Low absolute accuracy under multimodal shift: VGGSound-C bimodal corruption achieves only 20.7% and Kinetics50-C bimodal corruption only 40.9%, leaving a substantial gap from practical utility.
Marginal contribution of IICL: Ablation results show IICL contributes only +0.1–0.3, limiting its design value and introducing additional computational overhead from contrastive learning.
Pseudo-label noise: Although adaptive temperature scaling mitigates overconfidence, error accumulation due to poor pseudo-label quality in early adaptation stages is not sufficiently discussed.
Continual adaptation requires additional domain detection: BriMPR-continual relies on Z-score-based domain shift detection and prompt resetting, increasing engineering complexity.

Method	Strategy	Optimization Objective	Pros & Cons
Tent/EATA/SAR	Update BN/LN parameters	Entropy minimization	Unimodal TTA; cross-modal interaction not considered
READ	Update self-attention in fusion module	Confidence-aware loss	First MMTTA method; shallow feature correction absent
ABPEM	Align cross-attention with self-attention	Entropy principal components	Reduces gradient noise; degrades significantly on VGGSound-C video corruption (52.4 vs. Source 56.2)
SuMi	IQR smoothing + modality mutual information	Selective entropy minimization	Performance on par with Source under multimodal shift
FOA	CMA-ES learns prompts	Gradient-free optimization	More parameters (1.772M); degrades in some settings
BriMPR	Divide-and-conquer + prompt + masked recombination + contrastive learning	Distribution alignment + pseudo-label CE + InfoNCE	Best performance with fewest parameters (0.169M); stable across all settings

Inspirations: 1. Prompts as distribution calibrators: Prompt tuning can serve not only as a downstream task adapter but also as an implicit mapping tool for feature distributions—a perspective transferable to other domain adaptation scenarios. 2. Masked augmentation for cross-modal information transfer: CMER forces weak modalities to learn independently by deliberately masking high-quality modality information, analogous to knowledge distillation under information-constrained conditions. 3. Theoretical simplification via diagonal moment estimation: In data-scarce settings such as TTA, simplifying statistical estimation to reduce error is a general technique applicable to other methods requiring online distribution estimation. 4. Distributional discrepancy as a byproduct for domain detection: \(\text{Disc}_u\) is used simultaneously for loss computation, domain shift detection, and weight assignment—an efficient multi-purpose design.

Rating ⭐⭐⭐⭐ (4/5)¶

Strengths: Clear problem formulation, solid theory and experiments, intuitive method design, parameter efficiency, and robustness across scenarios.
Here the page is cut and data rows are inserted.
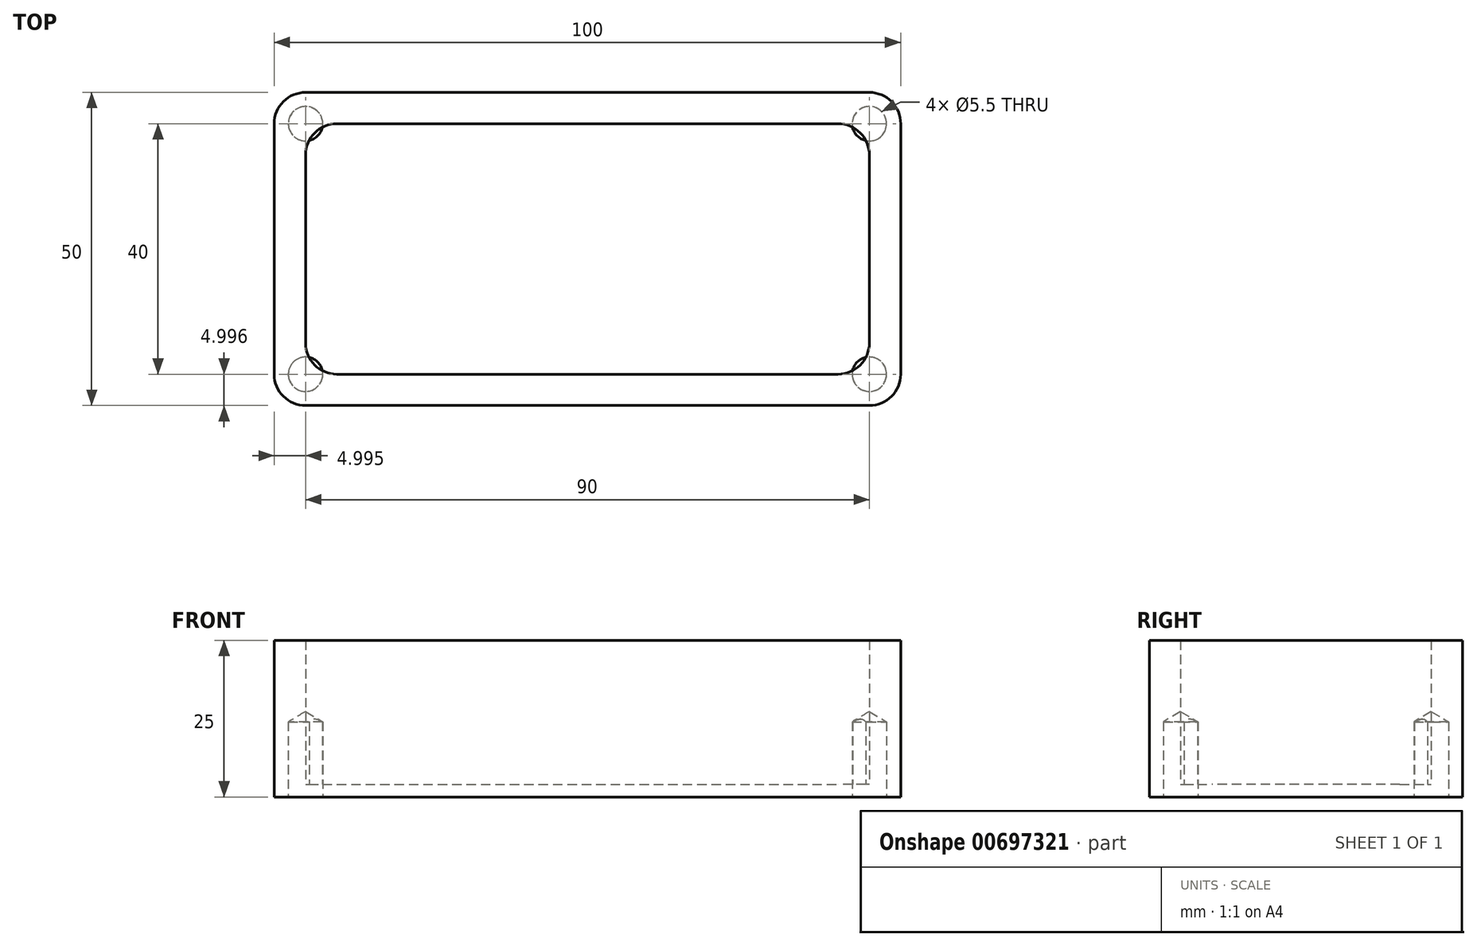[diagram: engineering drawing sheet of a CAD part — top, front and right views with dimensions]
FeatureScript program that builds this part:
annotation { "Feature Type Name" : "Feature", "Feature Type Description" : "" }
export const myFeature = defineFeature(function(context is Context, id is Id, definition is map)
    precondition{}
    {
        {
            var Q0;
            Q0=qCreatedBy(makeId("Top.planeOp"),FACE);
            var sketch = newSketch(context, id + "F0", { "sketchPlane" : qUnion([Q0])});
            skLineSegment(sketch, "E0.bottom", {"start": v(-43.52, 16.13) * mm, "end": v(56.48, 16.13) * mm});
            skLineSegment(sketch, "E0.top", {"start": v(-43.52, -33.87) * mm, "end": v(56.48, -33.87) * mm});
            skLineSegment(sketch, "E0.left", {"start": v(-43.52, 16.13) * mm, "end": v(-43.52, -33.87) * mm});
            skLineSegment(sketch, "E0.right", {"start": v(56.48, 16.13) * mm, "end": v(56.48, -33.87) * mm});
            skLineSegment(sketch, "E1.bottom", {"start": v(-33.52, 11.13) * mm, "end": v(46.48, 11.13) * mm});
            skLineSegment(sketch, "E1.top", {"start": v(-33.52, -28.87) * mm, "end": v(46.48, -28.87) * mm});
            skLineSegment(sketch, "E1.left", {"start": v(-38.52, 6.13) * mm, "end": v(-38.52, -23.87) * mm});
            skLineSegment(sketch, "E1.right", {"start": v(51.48, 6.13) * mm, "end": v(51.48, -23.87) * mm});
            skPoint(sketch, "E2.visualSharp", {"position": v(-38.52, 11.13) * mm});
            skArc(sketch, "E2.filletArc", {"start": v(-33.52, 11.13) * mm, "mid": v(-37.06, 9.66) * mm, "end": v(-38.52, 6.13) * mm});
            skPoint(sketch, "E3.visualSharp", {"position": v(51.48, 11.13) * mm});
            skArc(sketch, "E3.filletArc", {"start": v(51.48, 6.13) * mm, "mid": v(50.01, 9.66) * mm, "end": v(46.48, 11.13) * mm});
            skPoint(sketch, "E4.visualSharp", {"position": v(51.48, -28.87) * mm});
            skArc(sketch, "E4.filletArc", {"start": v(46.48, -28.87) * mm, "mid": v(50.01, -27.4) * mm, "end": v(51.48, -23.87) * mm});
            skPoint(sketch, "E5.visualSharp", {"position": v(-38.52, -28.87) * mm});
            skArc(sketch, "E5.filletArc", {"start": v(-38.52, -23.87) * mm, "mid": v(-37.06, -27.4) * mm, "end": v(-33.52, -28.87) * mm});
            skSolve(sketch);
        }
        {
            var Q0;
            Q0=makeQuery(id+"F0.imprint","IMPRINT",FACE,{"disambiguationData":[TD([[makeQuery(id+"F0.imprint","IMPRINT",EDGE,{"derivedFrom":sQuery(id+"F0.wireOp",EDGE,"E0.bottom")}),-1.0]])]});
            extrude(context, id + "F1", {"entities" : qUnion([Q0]), "depth" : 25 * mm, "offsetDistance" : 25 * mm});
        }
        {
            var Q0;
            Q0=makeQuery(id+"F0.imprint","IMPRINT",FACE,{"disambiguationData":[TD([[makeQuery(id+"F0.imprint","IMPRINT",EDGE,{"derivedFrom":sQuery(id+"F0.wireOp",EDGE,"E0.bottom")}),-1.0]])]});
            var Q1;
            Q1=makeQuery(id+"F0.imprint","IMPRINT",FACE,{"disambiguationData":[TD([[makeQuery(id+"F0.imprint","IMPRINT",EDGE,{"derivedFrom":sQuery(id+"F0.wireOp",EDGE,"E1.bottom")}),-1.0]])]});
            extrude(context, id + "F2", {"entities" : qUnion([Q0, Q1]), "operationType" : NewBodyOperationType.ADD, "depth" : 2 * mm, "offsetDistance" : 25 * mm});
        }
        {
            var Q0;
            Q0=makeQuery(id+"F1.opExtrude","SWEPT_EDGE",EDGE,{"disambiguationData":[OSD([sQuery(id+"F0.wireOp",EDGE,"E0.top"),sQuery(id+"F0.wireOp",EDGE,"E0.left")])]});
            var Q1;
            Q1=makeQuery(id+"F1.opExtrude","SWEPT_EDGE",EDGE,{"disambiguationData":[OSD([sQuery(id+"F0.wireOp",EDGE,"E0.top"),sQuery(id+"F0.wireOp",EDGE,"E0.right")])]});
            var Q2;
            Q2=makeQuery(id+"F1.opExtrude","SWEPT_EDGE",EDGE,{"disambiguationData":[OSD([sQuery(id+"F0.wireOp",EDGE,"E0.bottom"),sQuery(id+"F0.wireOp",EDGE,"E0.right")])]});
            var Q3;
            Q3=makeQuery(id+"F1.opExtrude","SWEPT_EDGE",EDGE,{"disambiguationData":[OSD([sQuery(id+"F0.wireOp",EDGE,"E0.bottom"),sQuery(id+"F0.wireOp",EDGE,"E0.left")])]});
            fillet(context, id + "F3", {"entities" : qUnion([Q0, Q1, Q2, Q3]), "radius" : 5 * mm, "tangentPropagation" : true, "allowEdgeOverflow" : false});
        }
        {
            var Q0;
            Q0=sQuery(id+"F0.wireOp",VERTEX,"E3.visualSharp");
            var Q1;
            Q1=sQuery(id+"F0.wireOp",VERTEX,"E4.visualSharp");
            var Q2;
            Q2=sQuery(id+"F0.wireOp",VERTEX,"E5.visualSharp");
            var Q3;
            Q3=sQuery(id+"F0.wireOp",VERTEX,"E2.visualSharp");
            var Q4;
            Q4=makeQuery(id+"F1.opExtrude","SWEPT_BODY",BODY,{"disambiguationData":[OSD([sQuery(id+"F0.wireOp",EDGE,"E0.bottom"),sQuery(id+"F0.wireOp",EDGE,"E0.top"),sQuery(id+"F0.wireOp",EDGE,"E0.left"),sQuery(id+"F0.wireOp",EDGE,"E0.right"),sQuery(id+"F0.wireOp",EDGE,"E1.bottom"),sQuery(id+"F0.wireOp",EDGE,"E1.top"),sQuery(id+"F0.wireOp",EDGE,"E1.left"),sQuery(id+"F0.wireOp",EDGE,"E1.right"),sQuery(id+"F0.wireOp",EDGE,"E2.filletArc"),sQuery(id+"F0.wireOp",EDGE,"E3.filletArc"),sQuery(id+"F0.wireOp",EDGE,"E4.filletArc"),sQuery(id+"F0.wireOp",EDGE,"E5.filletArc")])]});
            hole(context, id + "F4", {"style" : HoleStyle.SIMPLE, "endStyle" : HoleEndStyle.BLIND, "oppositeDirection" : true, "standardTappedOrClearance" : lookupTablePath({ "standard" : "ISO", "fit" : "Normal", "size" : "M5", "type" : "Clearance" }), "standardBlindInLast" : lookupTablePath({ "fit" : "Standard", "standard" : "ISO", "size" : "M5", "type" : "Clearance" }), "holeDiameter" : 5.5 * mm, "majorDiameter" : 5 * mm, "holeDepth" : 12 * mm, "isTappedThrough" : true, "tappedDepth" : 12 * mm, "tapClearance" : 3, "startFromSketch" : true, "locations" : qUnion([Q0, Q1, Q2, Q3]), "scope" : qUnion([Q4])});
        }
    });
The real-world domain shift experiments (MOSI→SIMS outperforming Source by 12 points) are particularly convincing.

Deductions: The IICL module contributes only marginally; the limitations of the Gaussian assumption are not discussed; absolute accuracy under multimodal shift remains low; and applicability is confined to audio-visual classification. Overall, this is a rigorous contribution to MMTTA that advances the research paradigm from "assigning higher weight to high-quality modalities" to "actively calibrating the distribution of each modality."